§ Data extract:
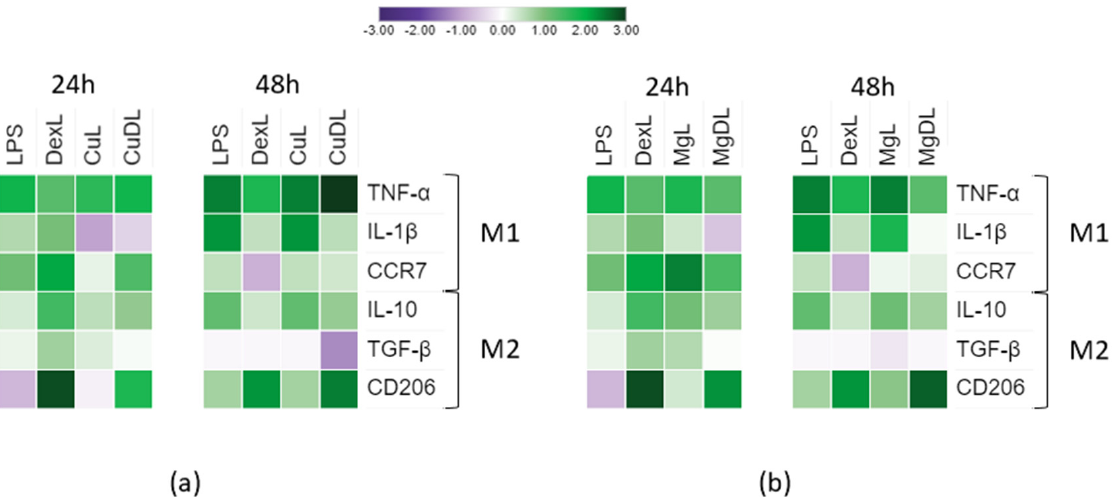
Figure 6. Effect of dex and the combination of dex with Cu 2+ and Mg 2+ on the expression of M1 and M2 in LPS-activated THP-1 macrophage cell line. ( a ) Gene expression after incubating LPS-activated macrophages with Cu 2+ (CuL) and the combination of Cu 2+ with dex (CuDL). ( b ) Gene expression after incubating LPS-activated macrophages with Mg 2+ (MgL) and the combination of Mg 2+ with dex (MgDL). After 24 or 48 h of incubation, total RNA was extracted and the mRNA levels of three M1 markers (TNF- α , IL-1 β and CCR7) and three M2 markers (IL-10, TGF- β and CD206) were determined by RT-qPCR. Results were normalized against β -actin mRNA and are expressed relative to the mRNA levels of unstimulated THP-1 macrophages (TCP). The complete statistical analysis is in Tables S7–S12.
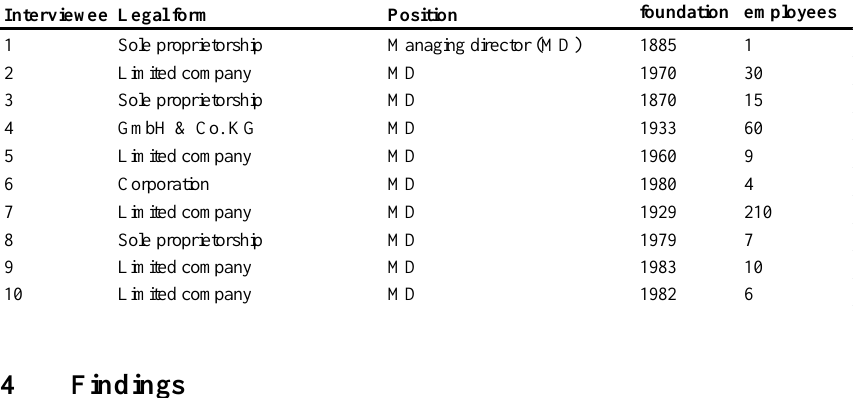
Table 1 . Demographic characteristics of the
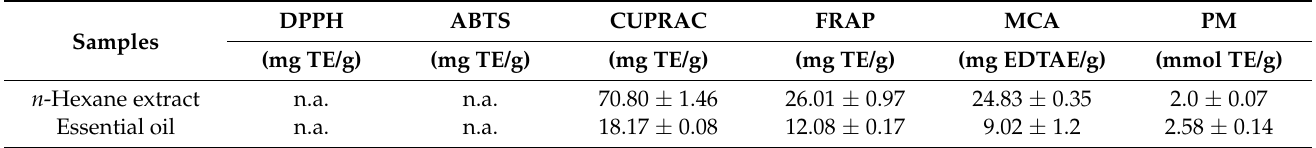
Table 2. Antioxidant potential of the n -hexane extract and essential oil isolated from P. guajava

--

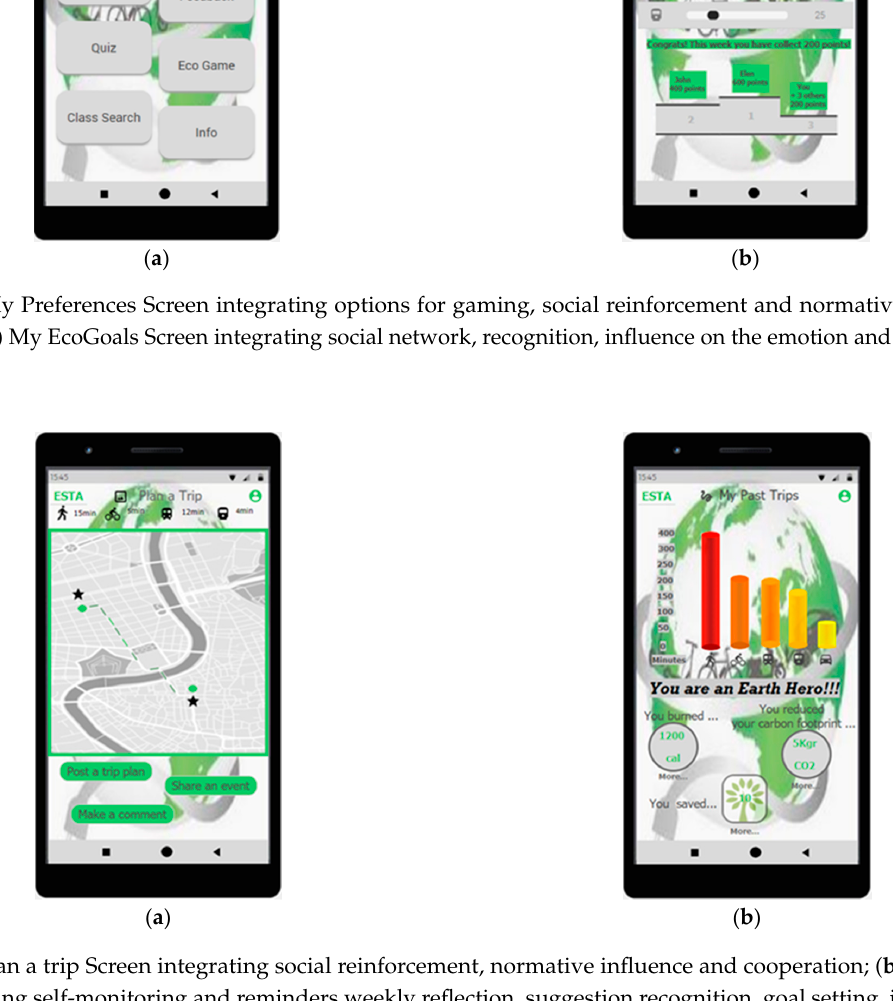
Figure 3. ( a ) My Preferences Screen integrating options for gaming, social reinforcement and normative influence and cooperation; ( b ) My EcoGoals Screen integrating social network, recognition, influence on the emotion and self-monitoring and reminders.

--

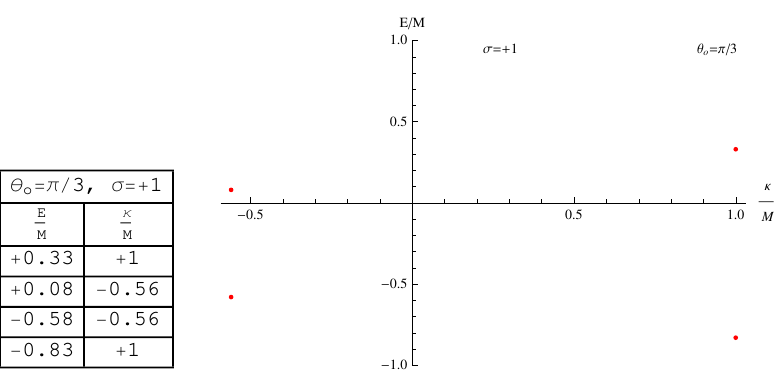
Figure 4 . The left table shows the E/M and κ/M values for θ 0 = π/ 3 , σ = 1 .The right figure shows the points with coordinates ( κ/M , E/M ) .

§ Activity: Print nothing but the lines above starting with the line that contains "Figure 6. Effect" and going on through the line that contains "Table 2. Antioxidant". Leave out the pictures.

§ Written answer:
Figure 6. Effect of dex and the combination of dex with Cu 2+ and Mg 2+ on the expression of M1 and M2 in LPS-activated THP-1 macrophage cell line. ( a ) Gene expression after incubating LPS-activated macrophages with Cu 2+ (CuL) and the combination of Cu 2+ with dex (CuDL). ( b ) Gene expression after incubating LPS-activated macrophages with Mg 2+ (MgL) and the combination of Mg 2+ with dex (MgDL). After 24 or 48 h of incubation, total RNA was extracted and the mRNA levels of three M1 markers (TNF- α , IL-1 β and CCR7) and three M2 markers (IL-10, TGF- β and CD206) were determined by RT-qPCR. Results were normalized against β -actin mRNA and are expressed relative to the mRNA levels of unstimulated THP-1 macrophages (TCP). The complete statistical analysis is in Tables S7–S12.
Table 1 . Demographic characteristics of the
Table 2. Antioxidant potential of the n -hexane extract and essential oil isolated from P. guajava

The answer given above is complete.